E. Spirandelli¹, A. Naves², S. Chialina³, F. Spirandelli¹

1 – Servicio de Coloproctologia y Asesoria Genetica, Hospital Español Rosario, Rosario, Argentina. 2 – Instituto de Histopatologia, Rosario, Argentina. 3 – Laboratorio Stem Rosario, Rosario, Argentina.

Aim: There is still no national hereditary or familial cancer registers in Argentina. With the mission of improving detection, prevention and management of high risk cancer population in Rosario, with a population of 1.198.528 inhabitants, the Asociación Civil de Estudio, Tratamiento, Investigación de Enfermedades Heredo familiares de Rosario (ACETHIER) was established as a genetic reference center in 2005.

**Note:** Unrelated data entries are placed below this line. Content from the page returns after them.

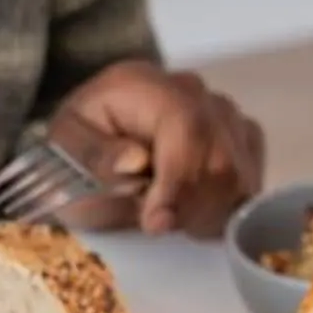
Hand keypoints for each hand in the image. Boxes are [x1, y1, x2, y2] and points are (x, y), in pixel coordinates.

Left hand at [48, 59, 266, 237]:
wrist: (86, 158)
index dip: (180, 179)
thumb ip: (93, 157)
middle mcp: (190, 90)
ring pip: (240, 174)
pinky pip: (251, 180)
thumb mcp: (61, 158)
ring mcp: (221, 112)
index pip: (186, 125)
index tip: (157, 223)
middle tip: (156, 227)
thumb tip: (136, 162)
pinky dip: (226, 209)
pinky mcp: (240, 138)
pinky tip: (194, 215)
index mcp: (141, 85)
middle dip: (191, 206)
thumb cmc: (71, 159)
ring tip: (170, 220)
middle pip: (221, 155)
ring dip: (207, 212)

Methods: Hospital Español is used to identify suspected Lynch syndrome (LS) families. The Amsterdam criteria (AMS) or Bethesda guidelines were mostly used to select cases for screening by immunohistochemistry (IHC) and/or microsatellite instability (MSI) analysis. Genetic testing was generally based on Sanger sequencing of MLH1, MSH2, MSH6, PMS2 and/or EPCAM. By the advent of next generation sequencing (NGS), we are recently using 17- multigene panels including: APC, BMPR1A, CDH1, CHEK2, MLH1, MSH2, MSH6, PMS2, MUTYH, POLD1, POLE, PTEN SMAD4, STK11, PT53, EPCAM and GREM1(Ambry Genetics, USA). Patients are informed about their inclusion into the registry, which generally contained data on family history, clinical information, age at onset and results of DNA testing or tumour screening in the diagnosis of LS. Written informed consent was obtained from all patients during genetic counselling sessions.

Results: From our registry, 61 suspected families fulfilled AMS criteria or Bethesda guidelines. Seventeen families (28%) had MMR deficiency and underwent genetic MMR testing. Path_ MLH1 variants was identified in 3 (21%) families, path_ MSH2/EPCAM variants in 11 (72%) families and path_ PMS2 variants in 1 family (7%). LS carriers have been identified with a mean age of 37.5 years (range 18-57) and a mean of 13 follow-up years.

Conclusion: The path_MSH2 variants are the most frequently identified in our registry and we provides support to set or improve LS genetic testing in South America. In addition, despite the small number of our registry, we described patients with a young age of onset and/or a positive family history of LS-associated cancers without an identified path_MMR variant, and may suggest the involvement of pathogenic variants in as yet undiscovered genes.

Acknowledgement: We would like to thank Mev Dominguez-Valentin (Oslo University Hospital, Oslo, Norway), for her unconditional support and her effort, to be able to join all the research groups in Hereditary Colorectal Cancer from South America. She can lead this great Group, and we know that we will continue to grow.